В своем первом стихотворном цикле «Пейзажи, или прогулки по Пор - Руайялю » \ «Les paysages ou les promenades à travers Port-Royal» (1655 - 1656) Расин описывает в первую очередь, духовный образ самой обители. Монастырь предстает как величественная и «священная» обитель тишины, место «живительного уединения» \ «solitude féconde», царство Благодати, заключающее в себя мир «paix», исцеление и чудо «merveille».

Определение Пор-Руайяля как места, где может произойти чудо, связано и с главным духовным образом ранних стихов Расина. Это образ Бога - вездесущего, управляющего людскими судьбами своей волей, всемогущего защитника и покровителя. Именно так Расин обращается к создателю в своих стихах на латыни.

В переводах и ранних стихах Расина, помимо образов духовного мира Пор-Руайяля и Бога появляются мотивы невинности, одиночества \ “solitude”, тишины \ “silence”, благодати \ “grace”. Эти мотивы найдут свое выражение и драматическое переосмысление в трагедиях драматурга. Не обойдет их своим вниманием и во многом наследующий Ж. Расину Ф. Мориак.

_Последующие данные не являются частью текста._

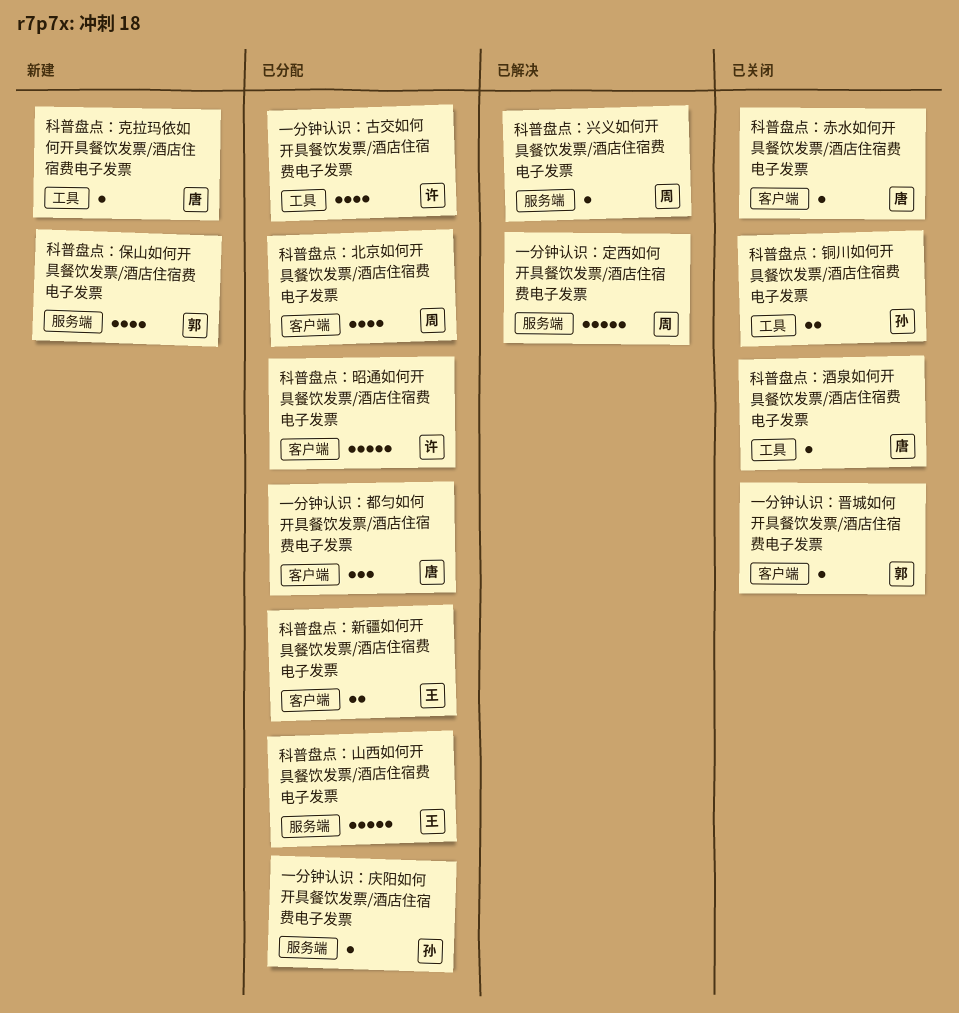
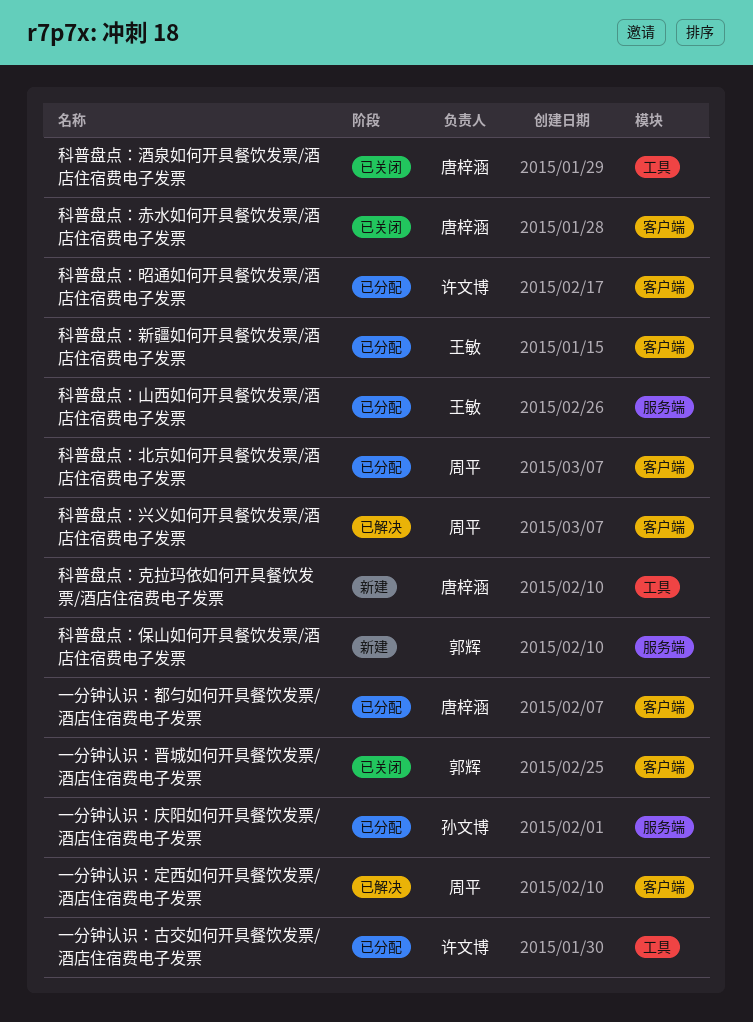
一分钟认识：定西如何开具餐饮发票/酒店住宿费电子发票, label: 服务端 -> 客户端
科普盘点：兴义如何开具餐饮发票/酒店住宿费电子发票, label: 服务端 -> 客户端
科普盘点：铜川如何开具餐饮发票/酒店住宿费电子发票: present -> none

В третьем параграфе рассматриваются некоторые моменты творчества Расина-драматурга, начиная от ранних трагедий, «Фиваида, или братья-соперники» (1664), «Александр Великий» (1665), и заканчивая созданием «Федры» (1667). Прежде всего, в драматическом наследии Расина ключевая проблема поэтики французского классицизма – проблема соотношения долга и страсти приобретает новый смысл. «Долг» в интерпретации Расина уходит в глубь человеческой природы, становится связующим звеном между человеком и его совестью. Выполнение долга в творчестве Расина синонимично христианскому самопожертвованию, отказу от страсти. Понятие «долга» в драматическом наследии Расина многолико – это долг супруги и матери (Андромаха), возлюбленной (Береника), супруги и христианки (Федра). Героев, сделавших выбор в пользу долга в творческом наследии немного – большинство из них уступает страсти-греху, ведущей от Бога к неизбежной гибели (Агриппина, Пирр, Нерон, Гермиона, Роксана).

Изображение страсти как внутреннего состояния человека объясняет мастерство Расина-психолога. Прежде всего, оно проявляется в усложнении конфликта, сплетении в нем «внутренних» и «внешних» элементов – страсти и политической интриги («Митридат», “Баязет”), страсти и стремления к власти («Британик»). Вершиной мастерства Расина-психолога становятся трагедии, в которых внешний и внутренний конфликты сочетаются в одном образе. Такова трагедия «Федра». Образ Федры несет в себе не только проклятие неразделенной страсти, но и долг матери, супруги, царицы и, наконец, христианки. Особую психологическую тонкость «Федры» составляет внешняя логичность выражения чувства (стиль) и внутренний хаос, проявляющийся в расхождении мотива и его проявления (страсть превращается в ненависть, грех – в раскаяние). Расхождение причинно-следственных связей, внешнего и внутреннего наиболее ярко проявляется в ключевых моментах трагедии - любовных объяснениях и финальной исповеди Федры.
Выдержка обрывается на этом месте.